La metafora delle viscere dell’uomo come territorio inesplorato con cui il chirurgo deve fare i conti è specchio involontario del reportage che è subito successivo in ordine di disposizione nel libro, Tre giorni nel sottosuolo. Alessandro Monaci, membro della redazione di Ctrl dal 2012, testimonia la sua prima esperienza di esplorazione delle vene che congiungono il cielo al centro della terra. Alpinista esperto, decide di sfidare la verticalità opponendo all’altezza, di cui fin da ragazzo è cercatore, la discesa nella grotta “W le donne”, abisso scavato nel cuore della Grigna settentrionale, vetta molto frequentata della provincia di Lecco; affiancato da un gruppo di speleologi, scopre che la terra, come la psicologia umana, nasconde spazi immensi, sconosciuti e perturbanti. È l’unico dei testi in cui il narratore coincide con il protagonista e la discesa nel sottosuolo è descritta con la cura di chi sente nella corda che stringe tra le mani la linea del proprio destino. Il lettore intuisce allora che la ricerca di andare oltre se stessi non è solo nella scoperta di uno spazio inesplorato, nell’esperienza ormai così rara di poter essere i primi a vedere un luogo tanto antico da farti sentire irrimediabilmente piccolo nella tua mortalità; ma è nella ripetizione dei gesti, in una ritualità che nella sua ossessione vorrebbe cristallizzarsi in un tempo a-storico, lontano, eterno e che proprio per questo convive con il senso costante della caduta:

Nelle lunghe ore in cui mi isso con movimenti ripetitivi su una corda infangata in un antro umido, in fondo sono felice. Sento però la necessità di capire l’esperienza che sto vivendo. Probabilmente ne ho bisogno perché, nelle sue similitudini e nei suoi contrasti, capire la speleologia mi permette di mettere a fuoco meglio l’alpinismo, attività in cui ho investito gran parte delle mie energie fisiche e mentali dopo i diciott’anni, per la quale ho sacrificato relazioni e in nome della quale sono morte persone a me vicine. La speleologia è, da certi punti di vista, un alpinismo a cui è stato eliminato tutto il superfluo, a cui rimane solo l’osso (o la corda). Se ci penso troppo mi dà la nausea, o probabilmente è il leggero ma continuo molleggiare della statica a mettere in difficoltà il mio senso dell’equilibrio. Mi appendo per un momento al ventrale e noto che i guanti che indosso, comprati per l’occasione, sono già bucati. In basso vedo la frontale di chi mi segue che si alza, cercando di capire se la mia sosta sia dovuta a un problema.

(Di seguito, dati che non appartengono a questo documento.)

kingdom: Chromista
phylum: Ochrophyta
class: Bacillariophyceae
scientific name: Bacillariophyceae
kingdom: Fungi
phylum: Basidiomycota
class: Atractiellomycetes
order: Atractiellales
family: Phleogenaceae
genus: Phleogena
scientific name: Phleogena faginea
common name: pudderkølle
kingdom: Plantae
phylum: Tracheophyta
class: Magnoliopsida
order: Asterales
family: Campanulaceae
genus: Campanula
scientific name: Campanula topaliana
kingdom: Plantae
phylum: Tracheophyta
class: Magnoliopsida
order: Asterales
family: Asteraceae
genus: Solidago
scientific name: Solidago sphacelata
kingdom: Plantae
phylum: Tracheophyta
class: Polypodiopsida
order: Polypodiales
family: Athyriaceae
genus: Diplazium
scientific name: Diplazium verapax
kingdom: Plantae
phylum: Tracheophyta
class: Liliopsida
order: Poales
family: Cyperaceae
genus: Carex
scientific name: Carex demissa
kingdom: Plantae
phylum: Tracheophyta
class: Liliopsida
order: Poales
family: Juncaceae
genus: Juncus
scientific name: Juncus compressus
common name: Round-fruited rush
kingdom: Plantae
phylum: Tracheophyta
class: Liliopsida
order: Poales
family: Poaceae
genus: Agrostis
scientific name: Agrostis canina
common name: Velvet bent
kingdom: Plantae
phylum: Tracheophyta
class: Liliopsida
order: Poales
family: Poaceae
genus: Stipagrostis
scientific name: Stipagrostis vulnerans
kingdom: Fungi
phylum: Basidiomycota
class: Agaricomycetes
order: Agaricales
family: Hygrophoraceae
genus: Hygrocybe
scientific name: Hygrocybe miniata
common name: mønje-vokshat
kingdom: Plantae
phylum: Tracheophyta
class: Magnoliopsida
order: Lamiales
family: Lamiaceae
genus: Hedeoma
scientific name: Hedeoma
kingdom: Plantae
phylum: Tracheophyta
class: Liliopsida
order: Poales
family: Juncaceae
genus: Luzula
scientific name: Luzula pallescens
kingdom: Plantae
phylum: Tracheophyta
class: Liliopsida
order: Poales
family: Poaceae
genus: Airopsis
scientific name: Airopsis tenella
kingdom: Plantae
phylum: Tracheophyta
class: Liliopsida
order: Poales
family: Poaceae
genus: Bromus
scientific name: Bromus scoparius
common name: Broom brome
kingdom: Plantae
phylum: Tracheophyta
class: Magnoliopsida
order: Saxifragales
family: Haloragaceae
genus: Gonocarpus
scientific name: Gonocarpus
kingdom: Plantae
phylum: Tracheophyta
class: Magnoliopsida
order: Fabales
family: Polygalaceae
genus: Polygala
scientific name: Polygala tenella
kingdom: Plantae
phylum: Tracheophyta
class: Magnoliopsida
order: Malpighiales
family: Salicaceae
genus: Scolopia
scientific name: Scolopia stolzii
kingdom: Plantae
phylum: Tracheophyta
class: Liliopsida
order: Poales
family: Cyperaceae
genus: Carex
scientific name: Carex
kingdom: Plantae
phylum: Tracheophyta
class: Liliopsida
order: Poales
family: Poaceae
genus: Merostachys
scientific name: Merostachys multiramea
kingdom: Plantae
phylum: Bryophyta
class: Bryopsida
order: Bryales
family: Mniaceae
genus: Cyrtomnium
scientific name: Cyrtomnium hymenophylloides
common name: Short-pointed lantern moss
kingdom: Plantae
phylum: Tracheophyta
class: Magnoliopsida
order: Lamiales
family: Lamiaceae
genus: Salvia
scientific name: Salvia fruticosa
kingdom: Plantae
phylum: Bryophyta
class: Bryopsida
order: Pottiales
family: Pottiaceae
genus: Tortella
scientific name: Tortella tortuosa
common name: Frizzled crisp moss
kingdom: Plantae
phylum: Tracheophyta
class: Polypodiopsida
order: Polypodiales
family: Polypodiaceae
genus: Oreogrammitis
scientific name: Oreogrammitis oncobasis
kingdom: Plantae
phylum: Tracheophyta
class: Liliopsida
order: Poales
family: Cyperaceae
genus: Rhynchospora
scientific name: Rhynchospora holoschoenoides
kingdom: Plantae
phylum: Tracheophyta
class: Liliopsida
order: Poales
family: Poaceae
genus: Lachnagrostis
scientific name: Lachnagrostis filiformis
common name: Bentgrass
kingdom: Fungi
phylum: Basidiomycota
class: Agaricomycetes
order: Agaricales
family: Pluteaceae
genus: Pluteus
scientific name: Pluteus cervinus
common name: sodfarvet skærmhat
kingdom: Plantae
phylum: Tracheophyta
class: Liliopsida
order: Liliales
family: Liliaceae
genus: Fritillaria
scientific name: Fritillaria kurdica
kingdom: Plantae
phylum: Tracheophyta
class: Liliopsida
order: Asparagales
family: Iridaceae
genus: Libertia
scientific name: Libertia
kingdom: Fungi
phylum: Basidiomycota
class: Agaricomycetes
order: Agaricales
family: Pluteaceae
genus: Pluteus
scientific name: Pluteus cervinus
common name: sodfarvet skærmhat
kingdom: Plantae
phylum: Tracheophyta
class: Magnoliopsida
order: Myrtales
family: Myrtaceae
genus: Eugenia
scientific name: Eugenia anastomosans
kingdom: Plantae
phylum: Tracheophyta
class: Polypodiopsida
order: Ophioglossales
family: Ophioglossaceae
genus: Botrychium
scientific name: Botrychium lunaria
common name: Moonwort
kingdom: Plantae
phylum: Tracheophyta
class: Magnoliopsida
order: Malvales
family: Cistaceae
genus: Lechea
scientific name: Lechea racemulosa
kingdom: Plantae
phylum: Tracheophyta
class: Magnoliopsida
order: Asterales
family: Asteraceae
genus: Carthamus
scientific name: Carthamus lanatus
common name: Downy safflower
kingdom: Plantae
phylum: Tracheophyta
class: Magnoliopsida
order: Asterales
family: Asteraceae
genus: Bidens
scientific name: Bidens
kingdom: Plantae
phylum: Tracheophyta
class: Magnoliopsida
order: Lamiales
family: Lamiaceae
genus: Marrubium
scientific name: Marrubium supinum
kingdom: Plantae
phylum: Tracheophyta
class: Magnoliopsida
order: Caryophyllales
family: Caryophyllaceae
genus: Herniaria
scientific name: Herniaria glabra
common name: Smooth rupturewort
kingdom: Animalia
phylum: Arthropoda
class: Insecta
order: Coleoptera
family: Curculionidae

La consapevolezza della fragilità, il terrore, la tenacia nell’affrontare l’essere carne del proprio corpo, l’importanza di far sì che questo coraggio alla vita non venga mai a mancare sono i temi messi in campo da ogni racconto di Ultrauomini; il libro stesso, nel suo insieme, testimonia questa tensione in una redazione che nel corso degli anni è cresciuta tanto e che, speriamo, ci serberà nuove felici sorprese in futuro.


ultrauomini ctrl booksAA.VV., Gli ultrauomini – Terrestri d’Italia in contatto con altre dimensioni, Ctrl books 2019, pp. 272, € 20.